[Start of Attachment]
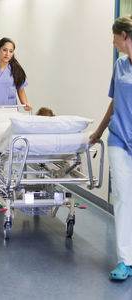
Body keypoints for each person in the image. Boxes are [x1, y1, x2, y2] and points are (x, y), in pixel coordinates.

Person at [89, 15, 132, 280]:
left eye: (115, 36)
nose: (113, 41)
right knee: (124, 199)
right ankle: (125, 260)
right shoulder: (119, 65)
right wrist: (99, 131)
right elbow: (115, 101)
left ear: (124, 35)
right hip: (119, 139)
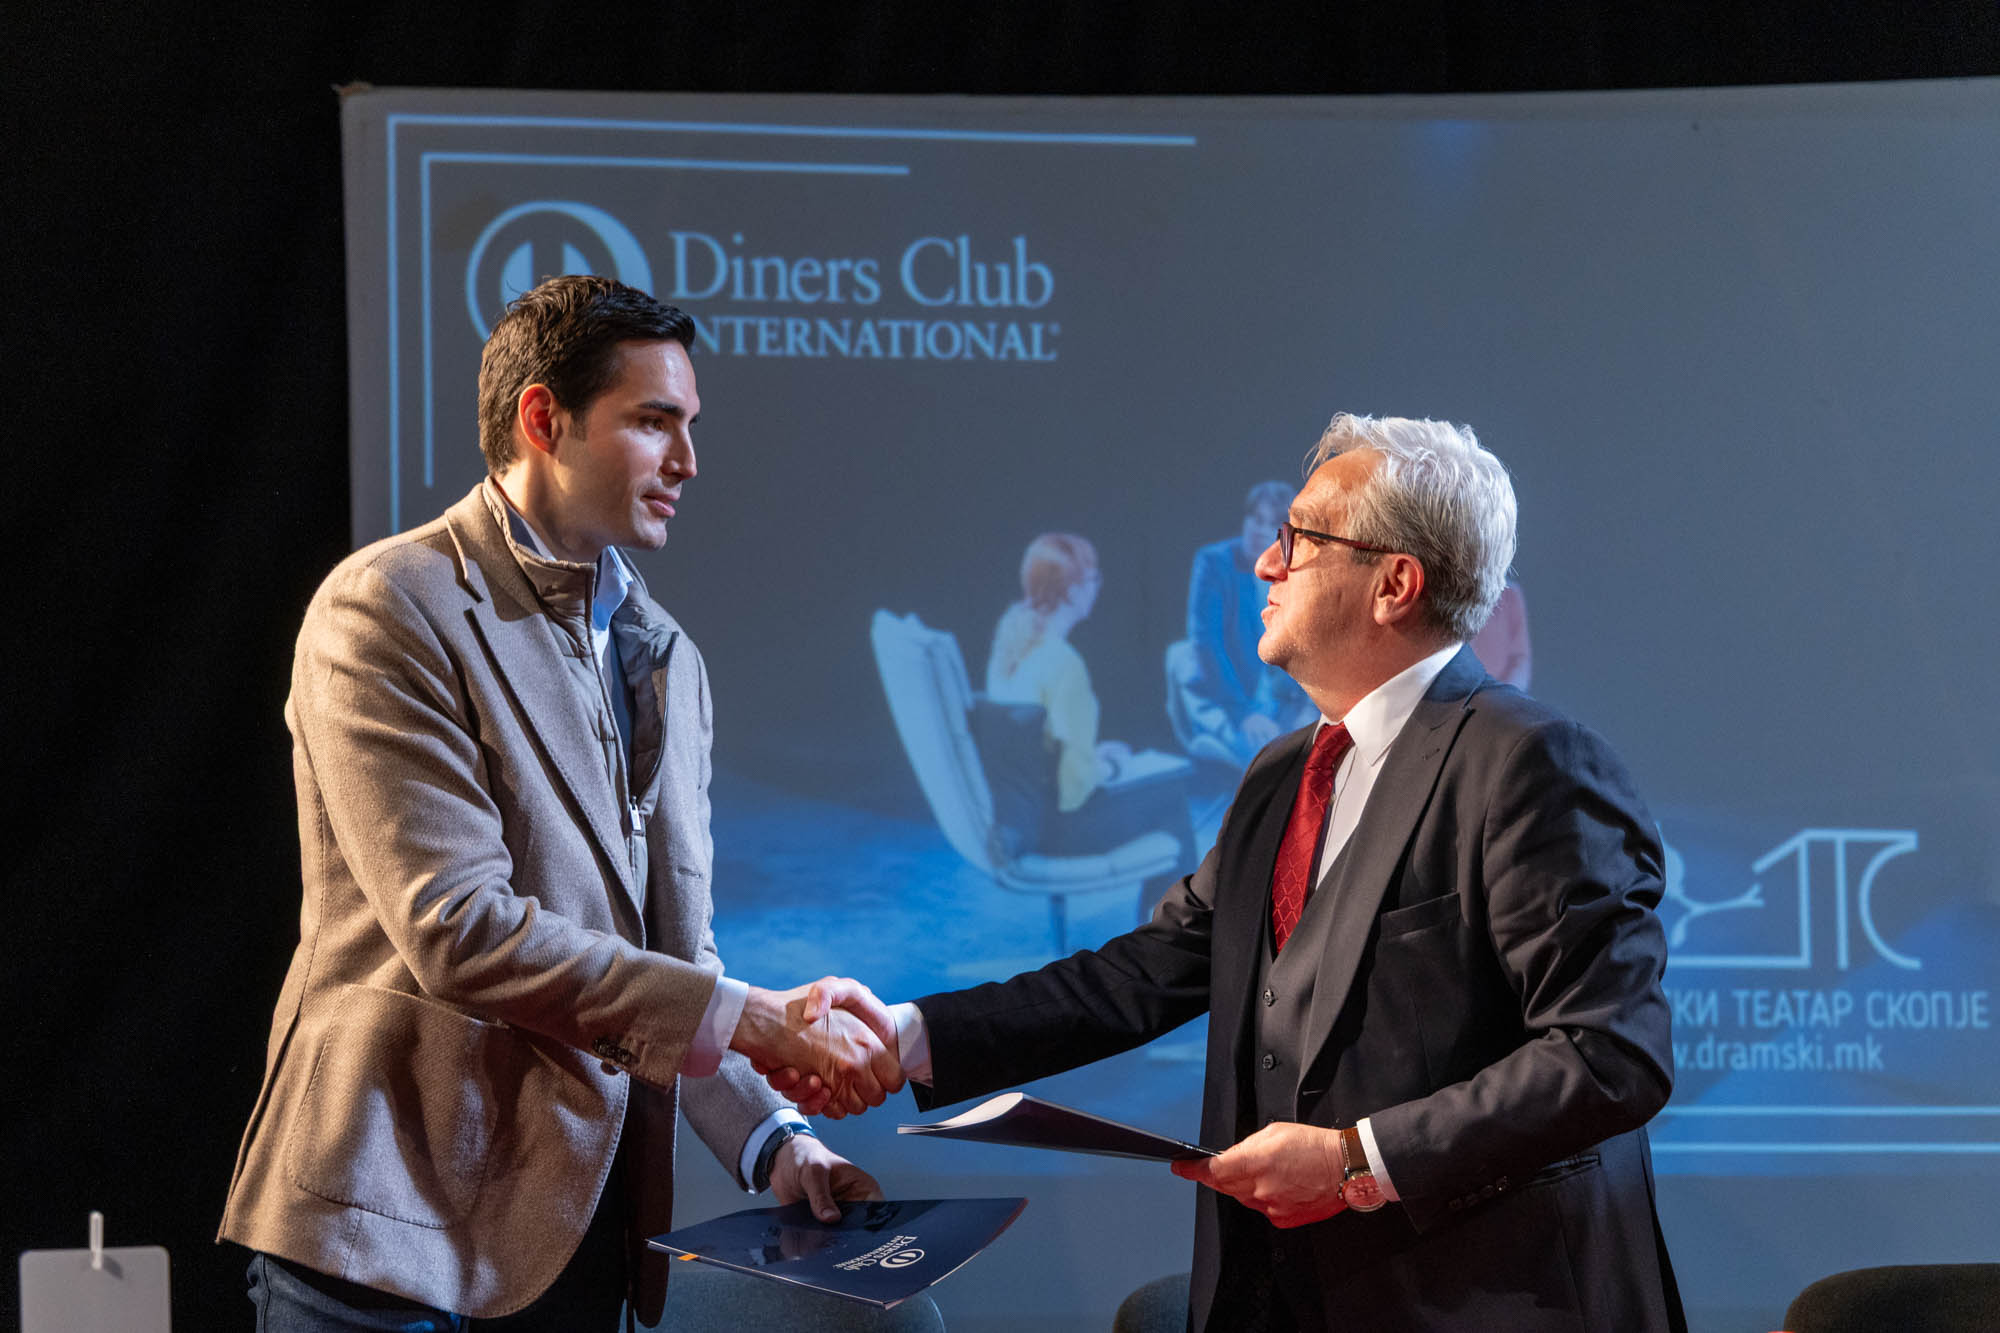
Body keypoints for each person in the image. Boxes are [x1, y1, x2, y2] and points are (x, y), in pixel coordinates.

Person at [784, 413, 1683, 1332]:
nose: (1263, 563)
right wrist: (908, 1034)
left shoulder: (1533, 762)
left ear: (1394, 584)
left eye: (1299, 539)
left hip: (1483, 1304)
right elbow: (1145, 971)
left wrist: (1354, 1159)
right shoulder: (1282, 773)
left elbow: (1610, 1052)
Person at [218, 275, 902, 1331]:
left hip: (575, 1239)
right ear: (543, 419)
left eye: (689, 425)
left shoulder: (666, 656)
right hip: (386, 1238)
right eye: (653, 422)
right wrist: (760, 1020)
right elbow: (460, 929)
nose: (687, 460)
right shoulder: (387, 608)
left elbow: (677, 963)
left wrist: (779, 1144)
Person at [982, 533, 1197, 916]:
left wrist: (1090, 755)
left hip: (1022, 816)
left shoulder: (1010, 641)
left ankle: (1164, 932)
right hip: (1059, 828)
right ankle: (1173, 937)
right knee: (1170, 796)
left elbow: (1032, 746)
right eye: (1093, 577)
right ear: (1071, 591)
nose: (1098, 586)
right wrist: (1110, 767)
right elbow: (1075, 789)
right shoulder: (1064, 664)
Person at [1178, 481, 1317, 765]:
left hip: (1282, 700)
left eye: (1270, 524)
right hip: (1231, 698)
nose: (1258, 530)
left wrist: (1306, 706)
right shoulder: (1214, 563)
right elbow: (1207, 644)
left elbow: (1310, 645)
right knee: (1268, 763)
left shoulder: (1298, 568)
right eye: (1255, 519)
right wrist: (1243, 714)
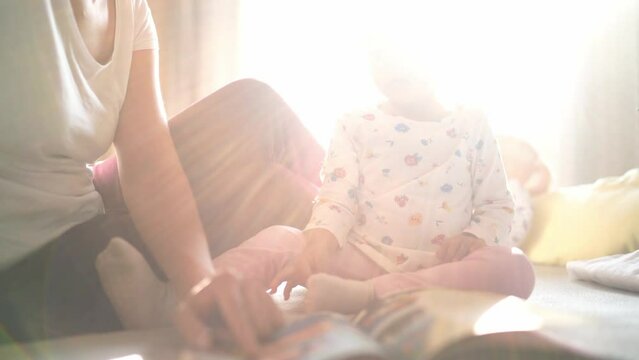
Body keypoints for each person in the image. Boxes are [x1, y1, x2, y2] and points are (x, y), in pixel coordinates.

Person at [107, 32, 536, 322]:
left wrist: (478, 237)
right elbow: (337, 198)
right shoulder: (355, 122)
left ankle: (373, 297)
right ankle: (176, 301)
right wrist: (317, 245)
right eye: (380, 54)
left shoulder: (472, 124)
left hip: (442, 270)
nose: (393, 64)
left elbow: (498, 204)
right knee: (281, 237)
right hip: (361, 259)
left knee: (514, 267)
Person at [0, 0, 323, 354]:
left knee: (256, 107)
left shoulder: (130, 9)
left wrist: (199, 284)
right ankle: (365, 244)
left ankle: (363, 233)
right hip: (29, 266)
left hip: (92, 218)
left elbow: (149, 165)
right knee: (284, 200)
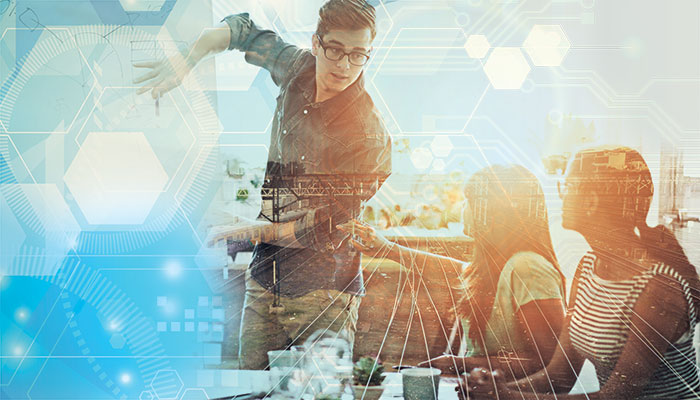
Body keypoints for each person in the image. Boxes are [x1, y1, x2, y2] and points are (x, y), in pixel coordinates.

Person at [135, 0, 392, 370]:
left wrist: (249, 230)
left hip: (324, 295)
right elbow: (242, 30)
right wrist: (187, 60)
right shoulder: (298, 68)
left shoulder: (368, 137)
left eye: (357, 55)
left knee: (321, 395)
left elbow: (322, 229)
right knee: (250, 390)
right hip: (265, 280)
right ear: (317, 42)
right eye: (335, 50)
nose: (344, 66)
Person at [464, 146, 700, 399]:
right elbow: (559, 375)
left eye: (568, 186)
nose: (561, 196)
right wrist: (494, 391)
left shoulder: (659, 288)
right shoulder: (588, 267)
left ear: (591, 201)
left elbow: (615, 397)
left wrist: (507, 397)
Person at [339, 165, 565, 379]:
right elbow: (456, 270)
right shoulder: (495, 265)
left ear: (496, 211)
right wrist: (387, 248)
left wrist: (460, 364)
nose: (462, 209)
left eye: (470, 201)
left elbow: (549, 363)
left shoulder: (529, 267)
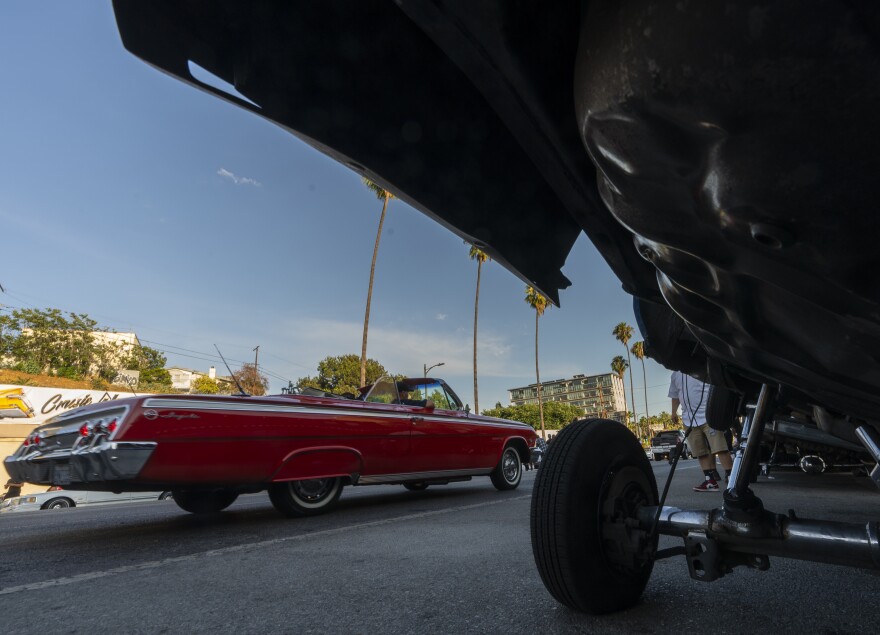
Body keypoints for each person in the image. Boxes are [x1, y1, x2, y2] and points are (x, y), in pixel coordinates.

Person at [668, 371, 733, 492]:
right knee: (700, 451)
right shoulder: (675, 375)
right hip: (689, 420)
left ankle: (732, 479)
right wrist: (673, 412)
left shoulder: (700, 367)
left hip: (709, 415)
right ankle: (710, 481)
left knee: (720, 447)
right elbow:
[End of Attachment]
◆ WORK ITEM
Return the records exactly. Don't carry the pictures over.

◆ PROBLEM SOLUTION
Body keypoints for each person in the image. Boxes are [x1, y1, x2, y2] and points are (x, y), in pixel coordinates.

Person at [89, 15, 132, 280]:
left eye: (115, 36)
nose: (113, 41)
right knee: (124, 199)
right ankle: (125, 260)
right shoulder: (119, 65)
right wrist: (99, 131)
right elbow: (115, 101)
left ear: (124, 35)
right hip: (119, 139)
Body keypoints for each person in the image. Boxes are [x1, y1, x2, y2] and points are (x, y), in pixel coordinates.

Person at [784, 413, 1683, 1332]:
nose: (1263, 563)
right wrist: (908, 1034)
left shoulder: (1533, 762)
left ear: (1394, 584)
left eye: (1299, 539)
left hip: (1483, 1304)
right elbow: (1145, 971)
left wrist: (1354, 1159)
right shoulder: (1282, 773)
left elbow: (1610, 1052)
Person at [218, 275, 902, 1331]:
left hip: (575, 1239)
right ear: (543, 419)
left eye: (689, 425)
left shoulder: (666, 656)
right hip: (386, 1238)
right eye: (653, 422)
right wrist: (760, 1020)
right elbow: (460, 929)
nose: (687, 460)
right shoulder: (387, 608)
left elbow: (677, 963)
left wrist: (779, 1144)
Person at [982, 533, 1197, 916]:
left wrist: (1090, 755)
left hip: (1022, 816)
left shoulder: (1010, 641)
left ankle: (1164, 932)
right hip: (1059, 828)
right ankle: (1173, 937)
right knee: (1170, 796)
left elbow: (1032, 746)
right eye: (1093, 577)
right ear: (1071, 591)
nose: (1098, 586)
right wrist: (1110, 767)
right elbow: (1075, 789)
right shoulder: (1064, 664)
Person at [1178, 481, 1317, 765]:
left hip: (1282, 700)
left eye: (1270, 524)
right hip: (1231, 698)
nose: (1258, 530)
left wrist: (1306, 706)
right shoulder: (1214, 563)
right elbow: (1207, 644)
left elbow: (1310, 645)
right knee: (1268, 763)
left shoulder: (1298, 568)
right eye: (1255, 519)
right wrist: (1243, 714)
Body keypoints for each person in the image. Boxes are [x1, y1, x2, y2] and points are (x, y), in pixel coordinates.

Person at [107, 32, 536, 322]:
left wrist: (478, 237)
right elbow: (337, 198)
right shoulder: (355, 122)
left ankle: (373, 297)
right ankle: (176, 301)
right wrist: (317, 245)
right eye: (380, 54)
left shoulder: (472, 124)
left hip: (442, 270)
nose: (393, 64)
left elbow: (498, 204)
right knee: (281, 237)
right hip: (361, 259)
left knee: (514, 267)
Person at [0, 0, 323, 354]:
left knee: (256, 107)
left shoulder: (130, 9)
left wrist: (199, 284)
right ankle: (365, 244)
left ankle: (363, 233)
right hip: (29, 266)
left hip: (92, 218)
left elbow: (149, 165)
right knee: (284, 200)
Body keypoints for each person in the image. Boxes are [x1, y1, x2, y2] and points are (x, y), in pixel coordinates.

Person at [135, 0, 392, 370]:
left wrist: (249, 230)
left hip: (324, 295)
right elbow: (242, 30)
right wrist: (187, 60)
right shoulder: (298, 68)
left shoulder: (368, 137)
left eye: (357, 55)
left knee: (321, 395)
left elbow: (322, 229)
right knee: (250, 390)
right hip: (265, 280)
right ear: (317, 42)
right eye: (335, 50)
nose: (344, 66)
Person at [464, 146, 700, 399]:
right elbow: (559, 375)
left eye: (568, 186)
nose: (561, 196)
right wrist: (494, 391)
left shoulder: (659, 288)
right shoulder: (588, 267)
left ear: (591, 201)
left elbow: (615, 397)
left wrist: (507, 397)
Person at [339, 165, 565, 379]:
right elbow: (456, 270)
right shoulder: (495, 265)
left ear: (496, 211)
right wrist: (387, 248)
left wrist: (460, 364)
nose: (462, 209)
left eye: (470, 201)
left elbow: (549, 363)
left shoulder: (529, 267)
Body keypoints for each person in the image. Boxes are [x1, y1, x2, y2] and points are (x, y), in pixel coordinates.

Person at [668, 371, 733, 492]:
right knee: (700, 451)
right shoulder: (675, 375)
right hip: (689, 420)
left ankle: (732, 479)
right wrist: (673, 412)
left shoulder: (700, 367)
left hip: (709, 415)
right ankle: (710, 481)
left knee: (720, 447)
right elbow:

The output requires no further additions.